>From: Chris Rehm <javadisciple@earthlink.net>

>Which has nothing to do with the issue. I didn't say to not use OO
>techniques. I said to implement the object methods using MI calls rather
>than CPU brute force. I only suggested that because you indicated that
>this new "modern" approach was less efficient than the old approach.

Have who implement the method using MI?  The compiler ?  If so, how does the 
compiler know to do this ?  Or code MI within the "copy" method ? If so, than 
you still have the overhead of a function call to reach the efficient machine 
code.


>What? Are you saying that OOP methods are dependent on being implemented
>in some form? Isn't that exactly the opposite of OOP theory? So if I
>went through the standard libraries and replaced string object methods
>with methods that used the MI calls, then C++ wouldn't work any more?

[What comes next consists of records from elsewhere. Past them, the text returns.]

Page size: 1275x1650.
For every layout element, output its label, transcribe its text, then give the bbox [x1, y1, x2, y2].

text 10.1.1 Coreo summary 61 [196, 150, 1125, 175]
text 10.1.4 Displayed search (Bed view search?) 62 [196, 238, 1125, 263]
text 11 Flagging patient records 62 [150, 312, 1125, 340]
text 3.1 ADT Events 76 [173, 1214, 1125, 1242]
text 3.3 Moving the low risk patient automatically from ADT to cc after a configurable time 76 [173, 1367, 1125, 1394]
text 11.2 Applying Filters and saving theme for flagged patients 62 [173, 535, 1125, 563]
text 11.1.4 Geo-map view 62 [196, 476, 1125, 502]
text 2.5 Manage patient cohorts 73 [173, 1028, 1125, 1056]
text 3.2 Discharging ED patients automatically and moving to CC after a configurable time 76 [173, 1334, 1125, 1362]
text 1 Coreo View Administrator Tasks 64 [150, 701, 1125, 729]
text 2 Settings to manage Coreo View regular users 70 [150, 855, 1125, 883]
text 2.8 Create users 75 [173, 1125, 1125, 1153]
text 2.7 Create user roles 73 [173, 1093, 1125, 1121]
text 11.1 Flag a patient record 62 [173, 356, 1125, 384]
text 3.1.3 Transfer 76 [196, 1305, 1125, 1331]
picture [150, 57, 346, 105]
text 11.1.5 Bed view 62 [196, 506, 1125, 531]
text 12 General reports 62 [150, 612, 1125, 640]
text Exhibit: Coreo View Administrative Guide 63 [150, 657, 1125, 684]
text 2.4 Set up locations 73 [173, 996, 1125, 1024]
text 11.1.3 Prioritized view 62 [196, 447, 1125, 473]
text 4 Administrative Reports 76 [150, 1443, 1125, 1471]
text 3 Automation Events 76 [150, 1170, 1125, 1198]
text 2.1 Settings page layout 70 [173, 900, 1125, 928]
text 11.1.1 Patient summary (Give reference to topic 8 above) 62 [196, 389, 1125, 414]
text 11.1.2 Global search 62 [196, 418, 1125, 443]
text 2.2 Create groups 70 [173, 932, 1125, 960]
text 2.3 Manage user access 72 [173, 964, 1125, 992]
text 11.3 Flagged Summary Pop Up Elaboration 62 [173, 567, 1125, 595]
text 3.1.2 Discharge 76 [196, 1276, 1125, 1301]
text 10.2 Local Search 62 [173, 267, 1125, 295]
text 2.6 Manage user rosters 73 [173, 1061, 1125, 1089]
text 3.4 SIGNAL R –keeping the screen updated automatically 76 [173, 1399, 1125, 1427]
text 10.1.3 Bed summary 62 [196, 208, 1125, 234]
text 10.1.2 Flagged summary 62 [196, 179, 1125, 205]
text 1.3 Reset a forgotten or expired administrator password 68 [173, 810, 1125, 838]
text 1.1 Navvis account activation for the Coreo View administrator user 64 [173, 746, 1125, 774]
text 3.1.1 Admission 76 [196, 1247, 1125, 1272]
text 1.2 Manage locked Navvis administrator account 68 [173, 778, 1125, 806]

The standard library is more C than C++. In C you say "strcpy( ToString, 
FromString)". In C++ you say "ToString = FromString" where the "=" operator is 
overloaded by the string class. So you are back to an inefficient function call 
to reach your optimized method.  Result being an inefficient ( on a CPW 50 
system ) operation.  You are mixing OOP and RPG like coding, ending up with 
code that is not efficient and I would argue slightly not OOP.